YOUR OBJECTIVE:
Each line in the entries below that holds the string "second" must be copied.

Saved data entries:
=== Section Start ===
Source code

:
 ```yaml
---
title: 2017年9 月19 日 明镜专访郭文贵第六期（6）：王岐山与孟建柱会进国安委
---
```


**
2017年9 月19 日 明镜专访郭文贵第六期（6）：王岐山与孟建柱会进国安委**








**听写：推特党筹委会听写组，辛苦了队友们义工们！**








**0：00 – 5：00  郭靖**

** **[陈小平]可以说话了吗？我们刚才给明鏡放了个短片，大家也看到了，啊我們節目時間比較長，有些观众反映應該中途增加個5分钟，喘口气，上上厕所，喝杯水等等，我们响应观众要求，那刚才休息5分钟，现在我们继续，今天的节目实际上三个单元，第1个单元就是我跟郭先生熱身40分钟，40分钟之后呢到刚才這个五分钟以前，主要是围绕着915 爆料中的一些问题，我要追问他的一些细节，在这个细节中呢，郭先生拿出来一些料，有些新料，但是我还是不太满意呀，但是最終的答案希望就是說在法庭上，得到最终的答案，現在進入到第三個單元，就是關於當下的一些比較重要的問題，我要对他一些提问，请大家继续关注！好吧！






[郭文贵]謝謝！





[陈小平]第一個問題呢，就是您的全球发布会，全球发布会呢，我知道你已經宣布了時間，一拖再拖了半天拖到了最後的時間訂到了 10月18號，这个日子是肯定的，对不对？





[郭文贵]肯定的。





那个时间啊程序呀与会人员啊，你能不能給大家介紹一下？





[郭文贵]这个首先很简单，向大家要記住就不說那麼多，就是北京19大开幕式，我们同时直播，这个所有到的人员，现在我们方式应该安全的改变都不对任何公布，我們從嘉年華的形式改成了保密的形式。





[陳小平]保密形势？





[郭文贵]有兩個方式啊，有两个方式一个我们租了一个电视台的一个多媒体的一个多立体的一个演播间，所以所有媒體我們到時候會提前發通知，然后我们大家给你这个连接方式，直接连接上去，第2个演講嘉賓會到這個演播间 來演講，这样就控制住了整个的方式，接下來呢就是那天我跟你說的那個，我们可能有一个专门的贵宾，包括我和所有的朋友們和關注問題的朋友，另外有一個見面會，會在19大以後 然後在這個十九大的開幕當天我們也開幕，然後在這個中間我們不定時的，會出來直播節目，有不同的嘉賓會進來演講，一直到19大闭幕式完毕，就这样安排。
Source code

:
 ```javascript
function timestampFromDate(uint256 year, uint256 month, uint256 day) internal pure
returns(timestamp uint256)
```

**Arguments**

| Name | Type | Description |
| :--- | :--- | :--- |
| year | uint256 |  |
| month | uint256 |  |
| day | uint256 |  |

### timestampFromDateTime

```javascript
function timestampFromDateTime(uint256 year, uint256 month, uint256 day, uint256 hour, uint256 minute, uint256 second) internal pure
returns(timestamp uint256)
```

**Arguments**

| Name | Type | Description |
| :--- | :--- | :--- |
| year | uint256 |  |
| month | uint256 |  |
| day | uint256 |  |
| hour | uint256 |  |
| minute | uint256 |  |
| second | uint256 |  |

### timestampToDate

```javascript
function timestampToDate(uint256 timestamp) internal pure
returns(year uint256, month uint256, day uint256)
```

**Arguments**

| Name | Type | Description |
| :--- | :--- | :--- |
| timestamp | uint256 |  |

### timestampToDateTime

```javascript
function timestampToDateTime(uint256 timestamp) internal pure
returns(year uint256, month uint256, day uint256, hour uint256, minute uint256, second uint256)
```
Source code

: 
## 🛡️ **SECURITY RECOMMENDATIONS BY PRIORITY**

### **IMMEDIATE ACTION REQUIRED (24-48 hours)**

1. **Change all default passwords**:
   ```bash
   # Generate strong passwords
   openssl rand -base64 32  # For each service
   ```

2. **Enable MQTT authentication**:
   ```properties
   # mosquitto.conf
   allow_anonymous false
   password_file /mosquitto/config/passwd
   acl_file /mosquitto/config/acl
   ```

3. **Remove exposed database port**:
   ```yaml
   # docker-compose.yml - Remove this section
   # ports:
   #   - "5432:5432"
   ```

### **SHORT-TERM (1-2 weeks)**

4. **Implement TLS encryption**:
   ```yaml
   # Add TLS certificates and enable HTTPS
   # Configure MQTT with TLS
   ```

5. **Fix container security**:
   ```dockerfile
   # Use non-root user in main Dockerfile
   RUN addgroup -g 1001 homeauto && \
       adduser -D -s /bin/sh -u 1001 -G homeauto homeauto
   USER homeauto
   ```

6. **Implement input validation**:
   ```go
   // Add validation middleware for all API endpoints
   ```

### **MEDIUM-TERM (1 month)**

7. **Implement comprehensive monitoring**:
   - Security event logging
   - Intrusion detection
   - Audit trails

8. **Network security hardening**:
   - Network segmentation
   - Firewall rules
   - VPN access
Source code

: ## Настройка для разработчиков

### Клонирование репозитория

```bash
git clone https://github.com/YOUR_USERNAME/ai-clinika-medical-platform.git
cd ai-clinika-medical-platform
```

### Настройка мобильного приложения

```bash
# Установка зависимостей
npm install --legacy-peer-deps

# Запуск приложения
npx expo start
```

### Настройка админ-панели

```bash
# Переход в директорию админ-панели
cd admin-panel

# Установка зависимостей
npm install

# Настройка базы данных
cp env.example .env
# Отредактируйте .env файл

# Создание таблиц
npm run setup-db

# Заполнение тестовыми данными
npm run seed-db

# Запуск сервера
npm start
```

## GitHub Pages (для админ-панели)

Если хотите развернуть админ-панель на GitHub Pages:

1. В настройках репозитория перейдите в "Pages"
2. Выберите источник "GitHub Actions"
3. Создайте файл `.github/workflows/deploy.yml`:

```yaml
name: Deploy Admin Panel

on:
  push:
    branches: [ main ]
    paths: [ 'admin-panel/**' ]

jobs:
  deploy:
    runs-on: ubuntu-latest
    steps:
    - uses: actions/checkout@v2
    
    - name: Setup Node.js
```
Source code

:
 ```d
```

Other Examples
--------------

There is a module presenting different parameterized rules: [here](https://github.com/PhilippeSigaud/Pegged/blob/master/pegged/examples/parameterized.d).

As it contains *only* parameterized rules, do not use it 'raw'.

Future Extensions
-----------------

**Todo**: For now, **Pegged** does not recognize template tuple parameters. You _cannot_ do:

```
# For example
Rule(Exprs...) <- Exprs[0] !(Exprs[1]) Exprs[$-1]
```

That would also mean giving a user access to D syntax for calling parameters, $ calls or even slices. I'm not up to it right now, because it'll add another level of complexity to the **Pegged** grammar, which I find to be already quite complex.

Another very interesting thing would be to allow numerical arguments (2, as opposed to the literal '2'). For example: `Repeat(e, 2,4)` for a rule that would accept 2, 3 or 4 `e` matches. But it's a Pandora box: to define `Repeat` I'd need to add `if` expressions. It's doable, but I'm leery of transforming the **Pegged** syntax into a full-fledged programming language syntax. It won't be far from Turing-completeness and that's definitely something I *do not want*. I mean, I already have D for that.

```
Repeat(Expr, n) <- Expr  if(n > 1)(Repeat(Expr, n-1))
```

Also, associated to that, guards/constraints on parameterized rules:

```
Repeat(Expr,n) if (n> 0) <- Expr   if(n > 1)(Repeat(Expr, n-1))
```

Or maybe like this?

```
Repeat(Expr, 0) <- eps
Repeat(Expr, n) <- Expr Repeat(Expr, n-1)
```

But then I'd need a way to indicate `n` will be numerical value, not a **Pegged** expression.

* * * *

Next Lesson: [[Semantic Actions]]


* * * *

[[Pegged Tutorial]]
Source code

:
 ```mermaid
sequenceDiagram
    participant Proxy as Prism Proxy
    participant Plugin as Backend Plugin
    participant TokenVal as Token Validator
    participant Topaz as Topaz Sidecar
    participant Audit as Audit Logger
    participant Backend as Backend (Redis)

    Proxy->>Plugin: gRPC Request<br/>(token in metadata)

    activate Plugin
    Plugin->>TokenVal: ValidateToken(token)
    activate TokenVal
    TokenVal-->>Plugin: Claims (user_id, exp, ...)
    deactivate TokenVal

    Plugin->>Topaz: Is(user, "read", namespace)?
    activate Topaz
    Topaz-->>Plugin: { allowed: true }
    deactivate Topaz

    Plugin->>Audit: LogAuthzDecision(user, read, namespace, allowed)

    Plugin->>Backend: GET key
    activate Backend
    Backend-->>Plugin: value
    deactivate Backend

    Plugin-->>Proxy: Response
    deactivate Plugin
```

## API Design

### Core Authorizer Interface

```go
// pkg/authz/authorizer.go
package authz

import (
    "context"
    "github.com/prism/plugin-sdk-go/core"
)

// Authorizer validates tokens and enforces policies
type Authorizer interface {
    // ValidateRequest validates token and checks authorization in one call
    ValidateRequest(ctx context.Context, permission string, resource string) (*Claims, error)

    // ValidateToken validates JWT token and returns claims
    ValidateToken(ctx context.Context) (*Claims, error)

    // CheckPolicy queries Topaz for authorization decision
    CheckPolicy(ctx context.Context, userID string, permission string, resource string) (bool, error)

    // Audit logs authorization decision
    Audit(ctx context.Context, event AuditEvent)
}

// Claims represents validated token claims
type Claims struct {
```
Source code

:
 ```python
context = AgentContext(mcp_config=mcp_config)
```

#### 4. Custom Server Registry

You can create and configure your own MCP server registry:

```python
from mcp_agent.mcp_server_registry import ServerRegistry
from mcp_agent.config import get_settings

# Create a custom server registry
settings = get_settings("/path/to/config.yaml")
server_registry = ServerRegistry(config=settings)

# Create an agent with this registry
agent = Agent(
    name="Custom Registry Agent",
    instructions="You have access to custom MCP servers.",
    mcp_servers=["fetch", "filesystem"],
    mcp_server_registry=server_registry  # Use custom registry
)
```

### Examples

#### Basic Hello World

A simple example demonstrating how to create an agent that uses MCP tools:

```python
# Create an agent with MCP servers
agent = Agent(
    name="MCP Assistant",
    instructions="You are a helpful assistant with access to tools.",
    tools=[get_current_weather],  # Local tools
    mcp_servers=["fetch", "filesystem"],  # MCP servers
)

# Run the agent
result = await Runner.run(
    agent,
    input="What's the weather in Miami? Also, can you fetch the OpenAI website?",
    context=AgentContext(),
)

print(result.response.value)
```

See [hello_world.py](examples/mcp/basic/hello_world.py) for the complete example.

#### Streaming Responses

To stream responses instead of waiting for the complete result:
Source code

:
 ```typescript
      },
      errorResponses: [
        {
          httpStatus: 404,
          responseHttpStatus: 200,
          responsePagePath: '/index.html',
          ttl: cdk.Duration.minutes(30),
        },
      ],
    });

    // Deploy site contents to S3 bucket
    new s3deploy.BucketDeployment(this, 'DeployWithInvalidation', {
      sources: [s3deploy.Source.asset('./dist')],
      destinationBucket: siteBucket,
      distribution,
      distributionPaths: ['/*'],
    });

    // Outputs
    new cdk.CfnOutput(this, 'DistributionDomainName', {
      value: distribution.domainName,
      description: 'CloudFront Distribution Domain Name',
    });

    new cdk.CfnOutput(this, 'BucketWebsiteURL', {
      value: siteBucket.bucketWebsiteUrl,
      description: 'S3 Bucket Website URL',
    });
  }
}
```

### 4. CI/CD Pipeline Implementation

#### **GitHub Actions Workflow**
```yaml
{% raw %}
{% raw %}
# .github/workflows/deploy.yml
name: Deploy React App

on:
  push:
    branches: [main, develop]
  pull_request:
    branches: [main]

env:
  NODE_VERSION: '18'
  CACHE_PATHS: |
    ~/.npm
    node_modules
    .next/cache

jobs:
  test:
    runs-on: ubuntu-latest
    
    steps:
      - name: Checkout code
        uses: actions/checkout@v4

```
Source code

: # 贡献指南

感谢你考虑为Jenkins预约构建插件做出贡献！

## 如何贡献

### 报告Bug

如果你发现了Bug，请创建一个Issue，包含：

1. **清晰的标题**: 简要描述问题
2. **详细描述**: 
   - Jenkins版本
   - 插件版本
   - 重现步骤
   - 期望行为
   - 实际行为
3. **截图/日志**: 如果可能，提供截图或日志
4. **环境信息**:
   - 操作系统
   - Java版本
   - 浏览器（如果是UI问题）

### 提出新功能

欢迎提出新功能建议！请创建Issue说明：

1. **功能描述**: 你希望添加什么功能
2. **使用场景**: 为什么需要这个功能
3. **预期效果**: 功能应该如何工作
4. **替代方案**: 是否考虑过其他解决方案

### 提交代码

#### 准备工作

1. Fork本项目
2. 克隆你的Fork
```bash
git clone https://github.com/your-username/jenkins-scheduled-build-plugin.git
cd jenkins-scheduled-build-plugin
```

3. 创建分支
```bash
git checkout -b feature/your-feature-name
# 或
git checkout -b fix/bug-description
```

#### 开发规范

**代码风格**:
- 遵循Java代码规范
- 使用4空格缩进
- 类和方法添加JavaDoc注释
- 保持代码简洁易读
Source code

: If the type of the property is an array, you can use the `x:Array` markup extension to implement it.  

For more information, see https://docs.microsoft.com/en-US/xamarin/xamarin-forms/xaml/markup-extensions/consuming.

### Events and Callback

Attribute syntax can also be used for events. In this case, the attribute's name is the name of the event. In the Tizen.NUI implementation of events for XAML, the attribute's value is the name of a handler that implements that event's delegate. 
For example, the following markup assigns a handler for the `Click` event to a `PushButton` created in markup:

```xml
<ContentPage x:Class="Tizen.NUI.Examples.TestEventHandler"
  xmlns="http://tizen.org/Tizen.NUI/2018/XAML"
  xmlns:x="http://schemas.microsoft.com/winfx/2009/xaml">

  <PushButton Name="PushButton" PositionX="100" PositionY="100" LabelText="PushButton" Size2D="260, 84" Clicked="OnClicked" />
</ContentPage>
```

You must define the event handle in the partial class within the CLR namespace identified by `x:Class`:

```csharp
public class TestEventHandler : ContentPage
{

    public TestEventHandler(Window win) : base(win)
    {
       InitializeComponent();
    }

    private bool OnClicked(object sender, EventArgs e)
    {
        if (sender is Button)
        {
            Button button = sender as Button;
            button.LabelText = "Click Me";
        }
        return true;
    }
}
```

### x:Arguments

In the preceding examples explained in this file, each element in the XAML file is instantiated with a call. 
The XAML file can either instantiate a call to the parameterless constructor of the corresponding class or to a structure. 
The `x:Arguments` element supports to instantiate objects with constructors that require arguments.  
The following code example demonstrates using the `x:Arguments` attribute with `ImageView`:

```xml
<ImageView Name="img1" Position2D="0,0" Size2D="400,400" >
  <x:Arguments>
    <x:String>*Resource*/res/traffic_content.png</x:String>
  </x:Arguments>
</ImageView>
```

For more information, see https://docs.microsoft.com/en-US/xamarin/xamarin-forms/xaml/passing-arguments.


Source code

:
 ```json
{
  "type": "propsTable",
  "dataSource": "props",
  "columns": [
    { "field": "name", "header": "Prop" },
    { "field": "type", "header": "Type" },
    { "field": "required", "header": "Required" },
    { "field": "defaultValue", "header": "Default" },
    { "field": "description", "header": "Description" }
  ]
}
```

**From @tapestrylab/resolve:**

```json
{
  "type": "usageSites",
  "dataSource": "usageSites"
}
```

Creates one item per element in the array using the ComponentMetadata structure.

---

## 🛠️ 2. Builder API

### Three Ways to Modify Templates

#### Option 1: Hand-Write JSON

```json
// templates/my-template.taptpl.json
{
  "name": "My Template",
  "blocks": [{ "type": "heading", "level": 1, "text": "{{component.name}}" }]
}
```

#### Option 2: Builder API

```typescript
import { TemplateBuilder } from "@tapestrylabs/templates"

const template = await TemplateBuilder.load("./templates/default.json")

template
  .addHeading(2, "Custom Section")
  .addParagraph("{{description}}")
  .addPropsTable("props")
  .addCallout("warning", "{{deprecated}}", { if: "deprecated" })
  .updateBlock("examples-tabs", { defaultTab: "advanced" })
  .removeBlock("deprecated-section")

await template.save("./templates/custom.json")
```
=== Section End ===
TASK ANSWER:
function timestampFromDateTime(uint256 year, uint256 month, uint256 day, uint256 hour, uint256 minute, uint256 second) internal pure
| second | uint256 |  |
returns(year uint256, month uint256, day uint256, hour uint256, minute uint256, second uint256)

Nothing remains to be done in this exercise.